The National Film and Sound Archive of Australia (NFSA) is a treasure trove of digitised film, stills, and oral histories. Inspired by my serendipitous find, I hunted for other aviation snippets, finding Nancy Bird Walton discussing her early flying experiences giving me much needed clues to the operation of early aircraft. In a film of the 1936 Brisbane to Adelaide Air Race, there were images of Archerfield Aerodrome, the scene of many of my pilot’s successes and aerial views of Brisbane and Sydney. Towards the end of the clip were five women competitors relaxing in the shade of an aircraft wing having a chat; moving pictures of other women, who up until that point, had also been grainy lifeless images.
The possibilities for research at NFSA are endless. Oral histories provide rich details of daily life for our ancestors under a variety of conditions in diverse places; tiny details that put flesh on the bones of the story. Streets scenes depict long-vanished buildings and modes of transport. Moving images of people at work and play reveal how they negotiated those Edwardian and Victorian outfits. I found an extraordinary clip from 1910 of men, women and children enjoying a skating rink at South Brisbane. Couples tightly clasped each other moving in unison, swerving adroitly around other skaters. A still image can never display the intimacy revealed by the film.

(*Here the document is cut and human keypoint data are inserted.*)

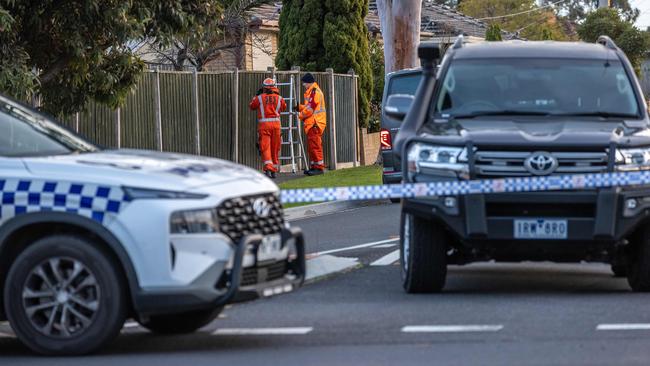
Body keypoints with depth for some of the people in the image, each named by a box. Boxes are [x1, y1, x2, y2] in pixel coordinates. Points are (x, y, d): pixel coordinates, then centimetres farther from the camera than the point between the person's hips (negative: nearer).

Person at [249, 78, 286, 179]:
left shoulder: (259, 98, 0)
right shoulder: (279, 98, 4)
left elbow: (252, 106, 16)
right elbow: (284, 107, 23)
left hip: (263, 124, -2)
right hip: (275, 123, 2)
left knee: (265, 148, -6)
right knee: (275, 148, 12)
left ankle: (268, 168, -25)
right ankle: (274, 170, 19)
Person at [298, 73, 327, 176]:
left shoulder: (315, 91, -14)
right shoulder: (311, 92, 20)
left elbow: (310, 108, -18)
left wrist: (301, 115, -5)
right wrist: (300, 107, 12)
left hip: (315, 123, -11)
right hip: (311, 124, 11)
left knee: (315, 145, -10)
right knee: (311, 146, 13)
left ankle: (319, 167, -10)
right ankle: (313, 167, 18)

There are also vintage advertisements and songs to revitalise our aging memories. Featured among the online curated exhibits are a selection from 6000 home movies, clips and soundtracks from John Farnham, Jimmy Barnes and Skippy, and collections of Women in Radio and Australians at Work. Everything to jolt those memories and spice up your memoirs.
And Dorothy? She gave up flying around 1935 and married Frank Dodd in 1937. Frank died on the Thai Burma Railway in 1943. During the war, Dorothy worked as a driver for the Americans in Brisbane. She died in 1968. And Thomas Bishop never did get that mail contract. I believe it went to a new company called QANTAS.
Sources
https://www.nfsa.gov.au/collection/curated/australia-welcomes-amy-johnson-queen-air
https://www.nfsa.gov.au/collection/curated/skating-carnival-south-brisbane-rink-c-1910
A wonderful article and only in the last fortnight I watched a tv show on a lot of the information in your blog. Research into how flying started in Australia, so much to learn. I thoroughly enjoyed your article and especially parts of it after seeing the crash of Amy Johnson on television. Your words brought it to life.
Thanks Lesley. I saw the program too. It was great. Don’t you love those clipped English accents.